Aric Toler è scrittore e redattore per Bellingcat.
Cosa ti ha spinto a iniziare a lavorare nell'editoria digitale/mediatica?
Lavoravo nel settore dell'intelligence e dell'analisi aziendale presso una banca e ho iniziato a fare volontariato presso Bellingcat nel 2014, dopo l'abbattimento del volo MH17. All'epoca era solo un hobby per me, dato che avevo studiato letteratura russa all'università e conoscevo il russo, quindi potevo contribuire con un po' di ricerca e scavi digitali al nostro gruppo di volontari. Col tempo, ho iniziato a scrivere sempre di più, fare ricerca e a tenere workshop di formazione in Ucraina per giornalisti di lingua russa per insegnare competenze di ricerca e verifica digitale. Alla fine abbiamo ottenuto un piccolo finanziamento da Google, ma sufficiente per permettermi di lasciare il lavoro e iniziare a dedicarmi a tempo pieno. Quindi ora divido equamente il mio tempo tra scrittura, ricerca, editing e così via, e organizzazione e gestione di workshop di formazione per giornalisti di lingua russa nell'area post-sovietica.

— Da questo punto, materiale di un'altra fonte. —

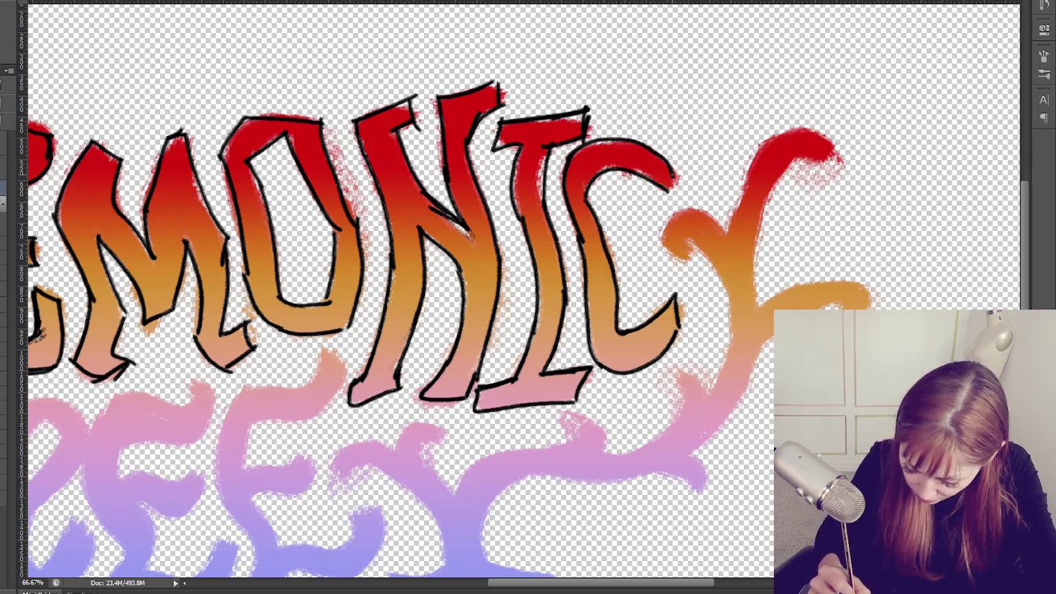
Outline the Y's arms and stem in black.
{"action": "left_click_drag", "start_coordinate": [703, 255], "coordinate": [736, 337]}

Come si svolge una tua giornata tipo?
A seconda del giorno, mi occupo di gestire le traduzioni sul sito Bellingcat (abbiamo alcuni traduttori freelance che traducono tutti i nostri articoli in russo), di aiutare con la ricerca e la stesura delle inchieste e di pianificare/gestire workshop di formazione in tutto il paese. Ad esempio, la settimana scorsa sono stato a Kiev e Leopoli per tenere un paio di seminari per giornalisti e studenti ucraini sulla ricerca digitale. La prossima settimana cercherò un hotel per organizzare un workshop a Bishkek per giornalisti dell'Asia centrale.
Come si presenta la tua configurazione di lavoro? (le tue app, gli strumenti di produttività, ecc.)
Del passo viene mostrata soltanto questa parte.